**INPUT DATA**
- - -

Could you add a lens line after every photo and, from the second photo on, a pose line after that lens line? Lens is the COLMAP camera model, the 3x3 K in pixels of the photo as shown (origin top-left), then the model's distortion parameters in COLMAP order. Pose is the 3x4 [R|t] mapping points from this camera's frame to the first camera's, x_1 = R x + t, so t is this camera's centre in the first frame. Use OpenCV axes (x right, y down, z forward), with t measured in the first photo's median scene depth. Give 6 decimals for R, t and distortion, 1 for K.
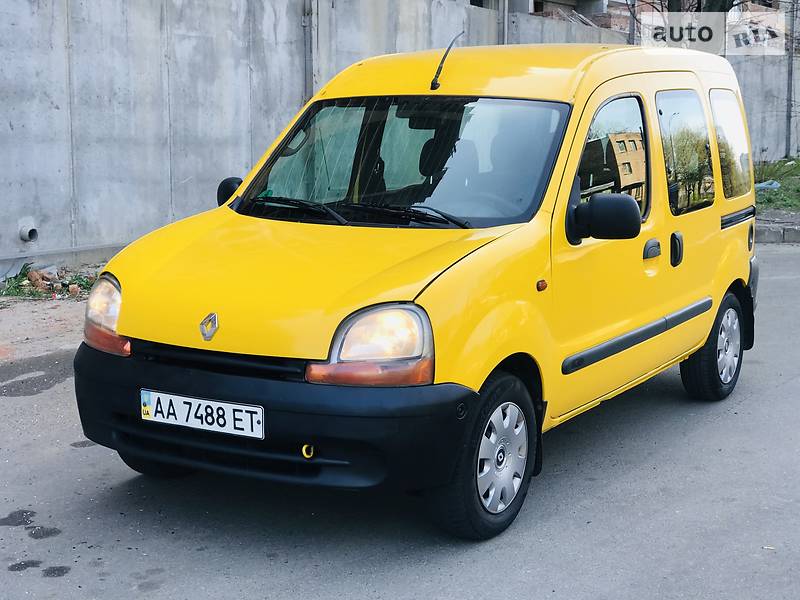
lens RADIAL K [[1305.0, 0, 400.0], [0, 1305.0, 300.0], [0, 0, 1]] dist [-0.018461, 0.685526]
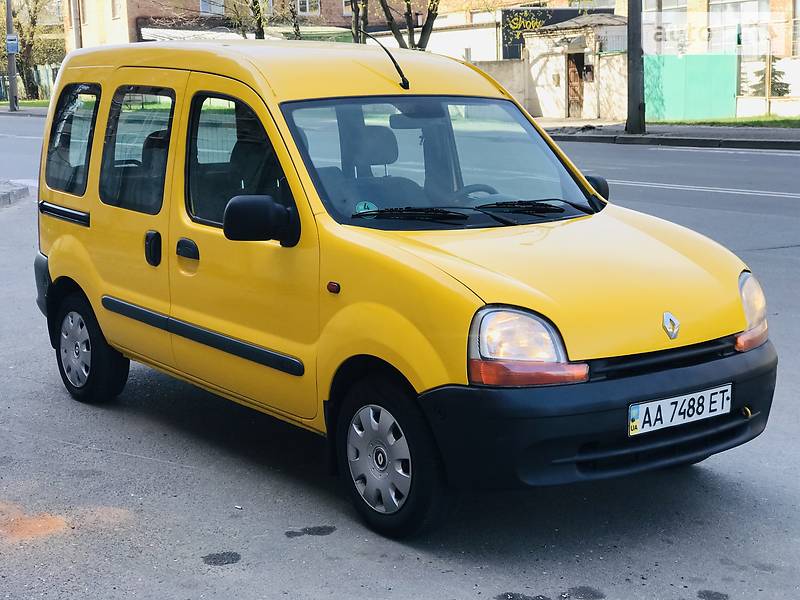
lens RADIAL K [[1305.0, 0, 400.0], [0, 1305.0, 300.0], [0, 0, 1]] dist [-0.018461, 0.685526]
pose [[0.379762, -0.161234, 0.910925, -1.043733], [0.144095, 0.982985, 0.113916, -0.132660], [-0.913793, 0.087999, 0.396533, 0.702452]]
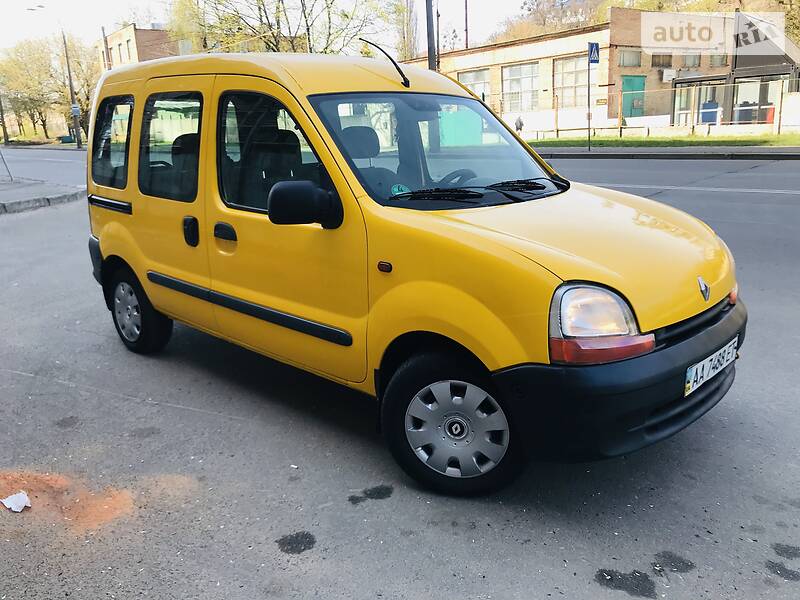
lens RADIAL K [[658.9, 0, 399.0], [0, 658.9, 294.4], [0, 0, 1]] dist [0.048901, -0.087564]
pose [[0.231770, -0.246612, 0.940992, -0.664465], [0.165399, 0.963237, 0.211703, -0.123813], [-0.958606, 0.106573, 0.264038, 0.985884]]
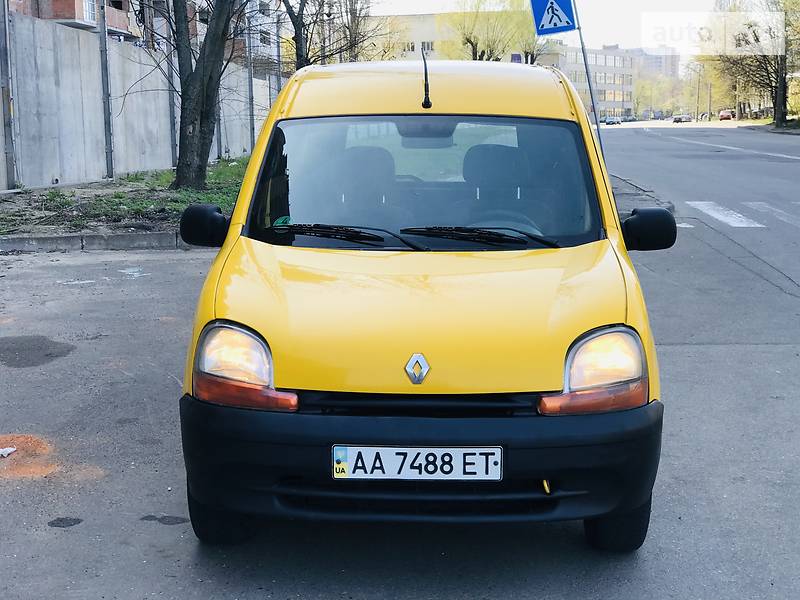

- - -

**TRY IT**
Extract every line of the entries above verbatim, leaving the pictures out.

**ANSWER BELOW**
Could you add a lens line after every photo and, from the second photo on, a pose line after that lens line? Lens is the COLMAP camera model, the 3x3 K in pixels of the photo as shown (origin top-left), then the model's distortion parameters in COLMAP order. Pose is the 3x4 [R|t] mapping points from this camera's frame to the first camera's, x_1 = R x + t, so t is this camera's centre in the first frame. Use OpenCV axes (x right, y down, z forward), with t measured in the first photo's median scene depth. Give 6 decimals for R, t and distortion, 1 for K.
lens RADIAL K [[1305.0, 0, 400.0], [0, 1305.0, 300.0], [0, 0, 1]] dist [-0.018461, 0.685526]
lens RADIAL K [[1305.0, 0, 400.0], [0, 1305.0, 300.0], [0, 0, 1]] dist [-0.018461, 0.685526]
pose [[0.379762, -0.161234, 0.910925, -1.043733], [0.144095, 0.982985, 0.113916, -0.132660], [-0.913793, 0.087999, 0.396533, 0.702452]]
lens RADIAL K [[658.9, 0, 399.0], [0, 658.9, 294.4], [0, 0, 1]] dist [0.048901, -0.087564]
pose [[0.231770, -0.246612, 0.940992, -0.664465], [0.165399, 0.963237, 0.211703, -0.123813], [-0.958606, 0.106573, 0.264038, 0.985884]]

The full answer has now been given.